Orchestra plays along with silent film, The Cabinet of Dr. Caligari


The lights were dimmed. The auditorium fell quiet. On the screen above the stage, the film began rolling, and with the opening title came the soft hum of the orchestra’s instruments as they began their piece.

On January 29, at seven PM, the orchestra presented The Cabinet of Dr. Caligari, a silent horror film made in 1920. Every year, the orchestra shows a silent film and plays an accompanying score that was created by a local composer. Like last year’s showing of the silent film, Nosferatu, this year’s showing of The Cabinet of Dr. Caligari was an exciting blend of old-school horror and beautiful music that perfectly captures each feeling of each scene. The film told the story of a seeming insane doctor that used hypnosis to control a somnambulist, better known as a sleepwalker, in order to kill people. The story combined with the scenery created a skin-crawling vibe that the orchestra’s musical score only amplified. Hoang, sophomore and viola player, spoke about the performance.

“I feel that the performance has really showcased all the hard work and dedication that us and our director, Laurette Reynosa have put in to it,” Hoang said. “I hope that our guest composer, who generously donated his music, also enjoyed the show. I really enjoyed the pieces composed by our guest. I admire the very melodic solos that both challenged and showcased the abilities of our talented principal chairs.”
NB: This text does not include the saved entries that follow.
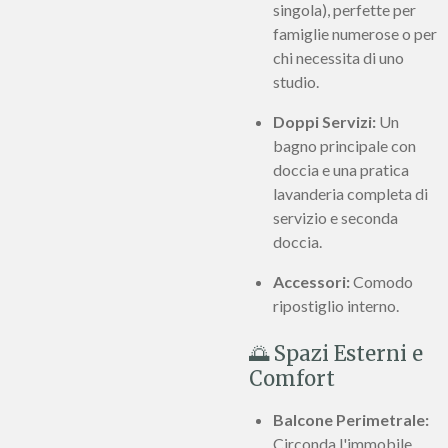
singola), perfette per
famiglie numerose o per
chi necessita di uno
studio.
Doppi Servizi:
Un
bagno principale con
doccia e una pratica
lavanderia completa di
servizio e seconda
doccia.
Accessori:
Comodo
ripostiglio interno.
🌅 Spazi Esterni e
Comfort
Balcone Perimetrale:
Circonda l'immobile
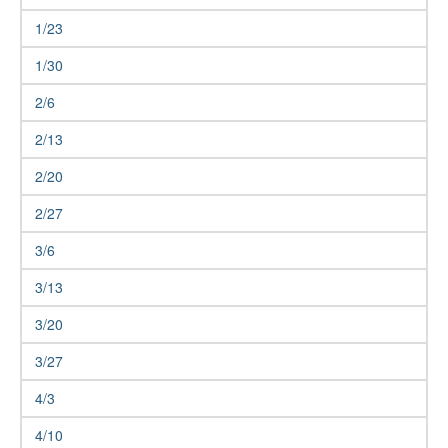
1/23
1/30
2/6
2/13
2/20
2/27
3/6
3/13
3/20
3/27
4/3
4/10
The hour long movie seemed to fly by in the audience, but to the orchestra, it seemed to go on forever. Hoang spoke about how he felt after the show.

“I feel exhausted,” Hoang said. “It takes a lot of focus to sit through 70 minutes of playing, and it is even harder not to miss your queues with a movie rolling.”

The orchestra had a lot of practice to make sure that they got their performance perfect. Beginning their practice in late November, the musicians had about two months to refine the piece. Their work had obviously paid off because the show was spectacular.

The orchestra will begin working on competition pieces for UIL in the Spring.